Families diagnosed with COVID-19 endure isolation
PHOTO: Sutter Health has housed COVID-19 patients throughout the pandemic.
By Lucie Chedin,
BlueDevilHUB.com Staff–
Brushing off his cough as a common cold for weeks, Davis High junior Bryan Cruz was taken aback when he was diagnosed with COVID-19 in May.
Due to his condition worsening, Cruz’s family took him to get a COVID-19 test and he ended up testing positive. “I didn’t really think much of it. I thought it was a dream, and then I got worried a bit,” Cruz said.
Cruz suffered from COVID for about two months, and felt the real toll of isolation. Not only did the virus take away his physical ability to do the things he loved, like skating, but it prevented him from seeing his friends.
“COVID affected my life so much, I felt so dead; I felt like I could do nothing and I really couldn’t,” Cruz said.
Cruz’s family struggled with anxieties with his diagnosis. Cruz said his family was fearful that his condition would continue to deteriorate, but always made sure to stay positive throughout his recovery.
Sophomore Angelina Cripe shared a similar fear.
Cripe’s mom was diagnosed with COVID-19 on July 21. She is a healthcare professional and most likely contracted the virus during her job as a doctor.
“It was hard for me to believe that she had it because I didn’t think COVID would actually get that close to me,” Cripe said.
Cripe worried a lot about her mom’s health over the course of her condition. “It honestly also made me scared that it could have possibly killed her,” Cripe said. She considered her mom lucky to only have a more minor case of the virus.
She suffered from fever and congestion, but her health recovered quickly.
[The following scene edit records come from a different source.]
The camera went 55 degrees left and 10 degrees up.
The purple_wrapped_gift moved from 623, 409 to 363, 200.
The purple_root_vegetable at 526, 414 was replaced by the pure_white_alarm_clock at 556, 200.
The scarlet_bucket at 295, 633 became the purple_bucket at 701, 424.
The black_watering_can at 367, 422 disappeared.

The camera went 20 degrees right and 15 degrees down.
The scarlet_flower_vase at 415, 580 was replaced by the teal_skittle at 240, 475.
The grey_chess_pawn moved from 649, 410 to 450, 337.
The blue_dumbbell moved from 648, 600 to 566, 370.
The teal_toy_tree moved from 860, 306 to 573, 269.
After Cripe’s mom recovered, the family had to stay in quarantine where Cripe felt the toll of isolation as well.
“It made my life extremely boring after because I couldn’t leave my house,” Cripe said.
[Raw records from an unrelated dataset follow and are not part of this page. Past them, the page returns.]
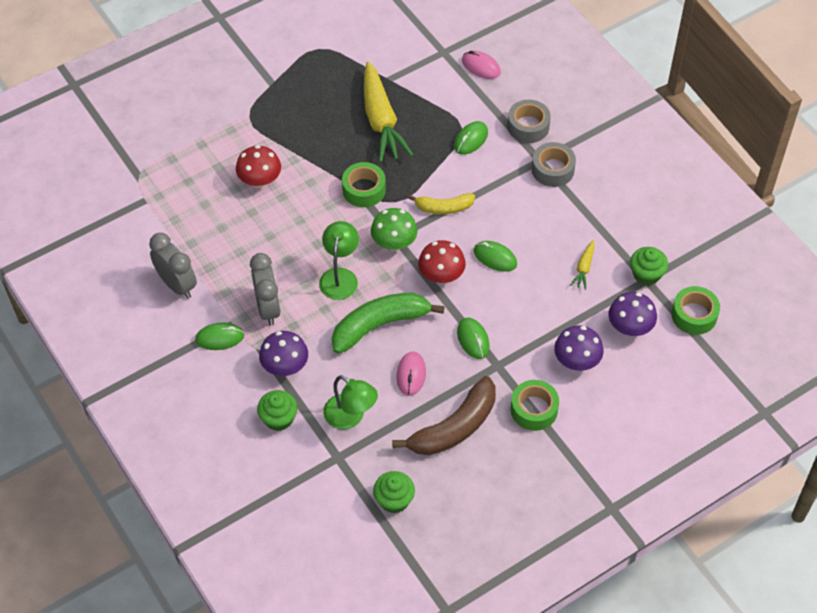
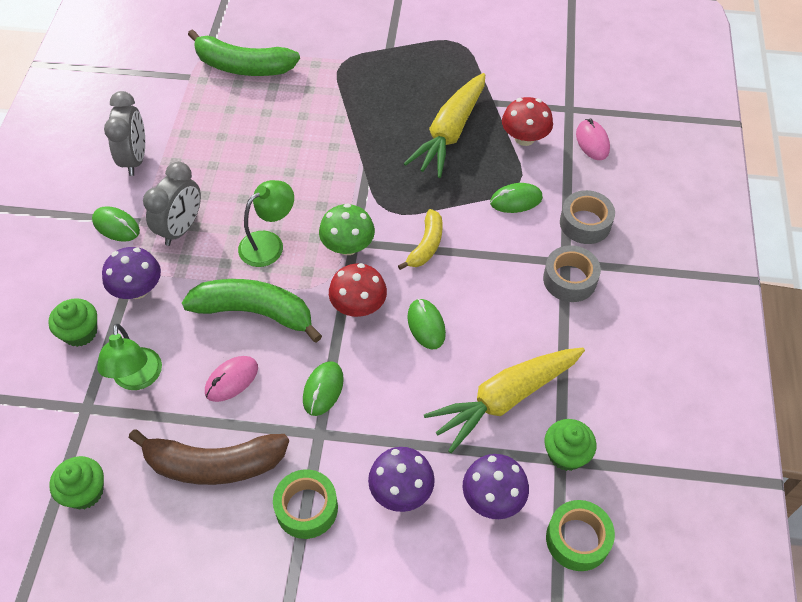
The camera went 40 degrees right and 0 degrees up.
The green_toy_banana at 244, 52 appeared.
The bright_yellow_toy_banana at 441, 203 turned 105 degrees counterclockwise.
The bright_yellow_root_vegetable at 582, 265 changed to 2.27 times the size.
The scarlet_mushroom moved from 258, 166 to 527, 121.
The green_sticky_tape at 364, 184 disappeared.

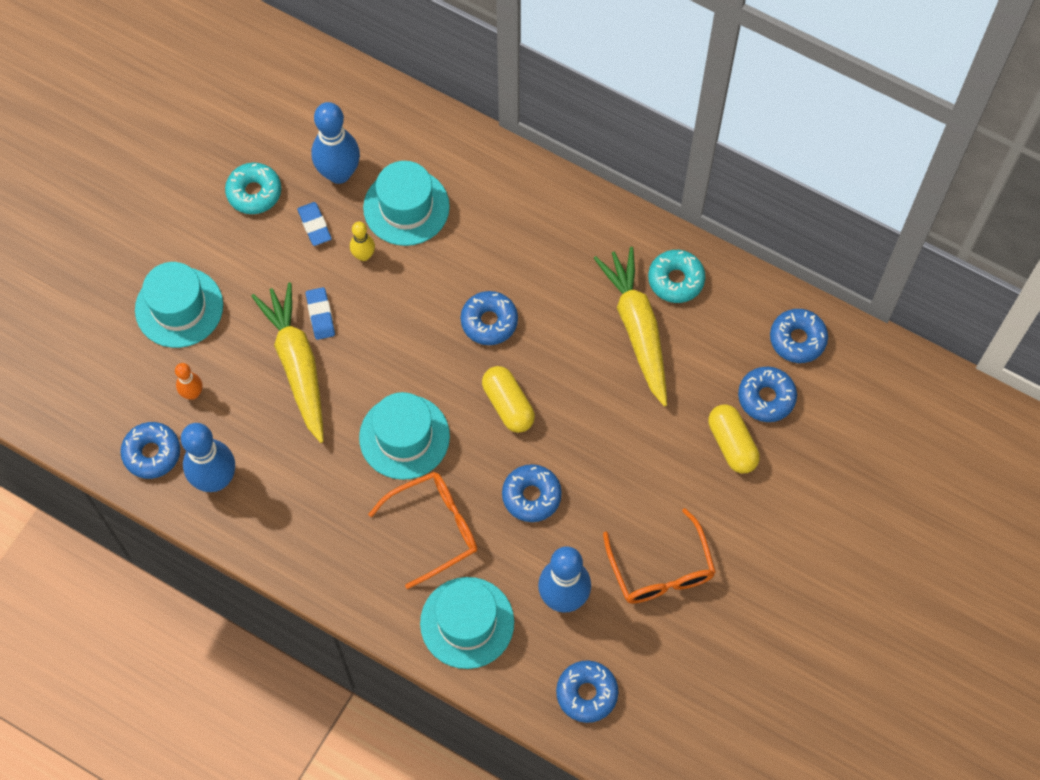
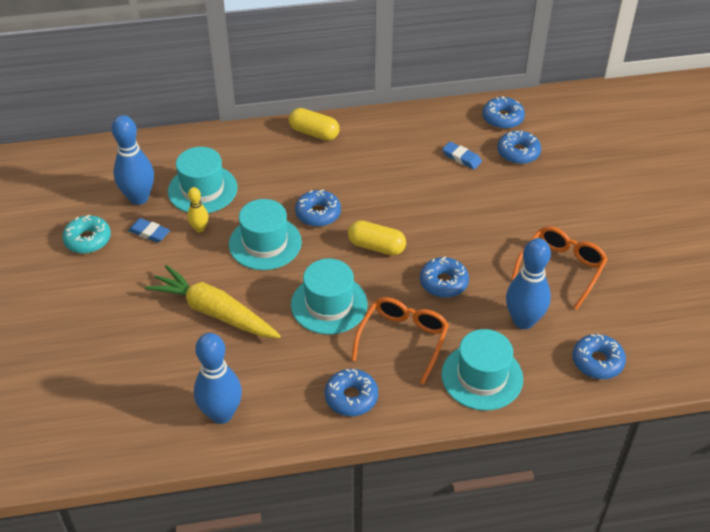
The camera went 40 degrees left and 20 degrees down.
The teal_hat moved from 179, 305 to 265, 234.
The bright_yellow_pill_shape moved from 734, 439 to 314, 124.
The blue_glazed_donut moved from 150, 450 to 351, 392.
The blue_eraser moved from 320, 313 to 462, 156.
The bright_orange_glasses at 659, 556 turned 90 degrees counterclockwise.
The bright_orange_skittle at 189, 381 disappeared.
The bright_yellow_root_vegetable at 630, 326 disappeared.
The teal_glazed_donut at 676, 276 disappeared.

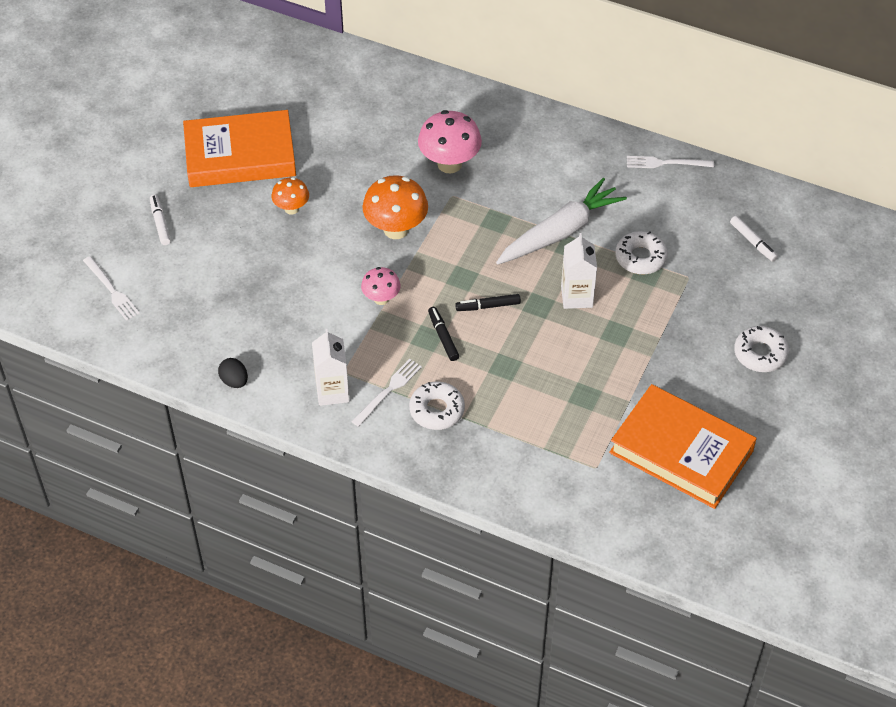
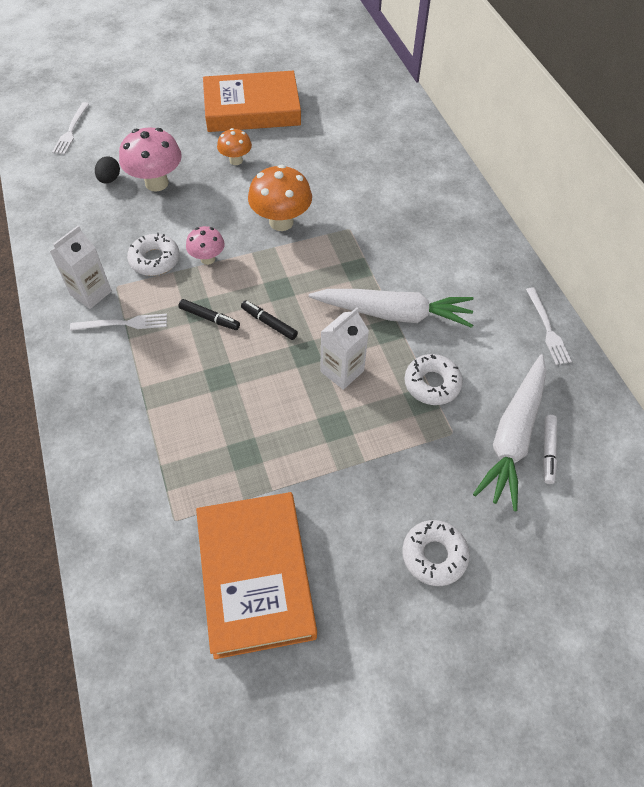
The camera went 45 degrees right and 5 degrees up.
The black_egg_shape moved from 233, 373 to 107, 169.
The rose-pink_mushroom moved from 450, 141 to 150, 160.
The pure_white_glazed_donut moved from 437, 406 to 153, 254.
The black_felt_pen at 443, 334 turned 90 degrees clockwise.
The bright_orange_book at 239, 148 turned 45 degrees counterclockwise.
The pure_white_root_vegetable at 509, 432 appeared.
The pure_white_dinner_fork at 670, 162 turned 150 degrees counterclockwise.
The pure_white_felt_pen at 160, 220 disappeared.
She and her mom made direct contact in the days Cripe’s mom was displaying symptoms. Once they received the news, Cripe assumed she had the virus as well, due to her bad immune system and exposure. However, she ended up never contracting COVID, something she still doesn’t understand.
“It kind of seems random, whether you’re going to get sick, and that was very unexpected for me,” Cripe said.
Cripe’s mom continued to work from home by doing video visits.
The stress of having a parent or a kid with COVID-19 can really impact family dynamics.
“Parent(s) do their best to keep everything in balance. Food is cooked, kids go to school, bills are paid, etc. When a family member is sick, this balance gets out of balance,” said Steve DeBenedetti-Emanuel, a Sacramento marriage and family therapist.
DeBenedetti-Emanuel says the pandemic has led to a mental crisis in our world. He says depression and anxiety in adults has gone “through the roof.” Along with being surrounded with terrible issues in our world, people have faced isolation and social withdrawals.
“The loneliness set in and once people learned that school would be remote this year, things got really hard emotionally,” DeBenedetti-Emanuel said.
Cruz and Cripe adopted a new personal perspective on the pandemic by experiencing it themselves.
The effects of this pandemic will continue to charge on. “A big part of the challenge people face is that the end point is unknown,” DeBenedetti-Emanuel said.